## Supplied material
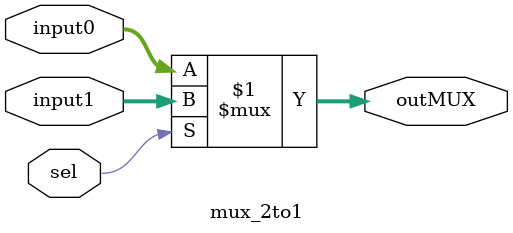
<source format=sv>
module mux_2to1 #(
    parameter N = 32
)(
    input logic [N-1:0] input0, 
    input logic [N-1:0] input1,  
    input logic sel,                
    output logic [N-1:0] outMUX     
);

    assign outMUX = (sel) ? input1 : input0;

endmodule

</source>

## Exercise directions
Among the lines above, find those holding "logic" and copy each one.

## Result of this task
    input logic [N-1:0] input0, 
    input logic [N-1:0] input1,  
    input logic sel,                
    output logic [N-1:0] outMUX     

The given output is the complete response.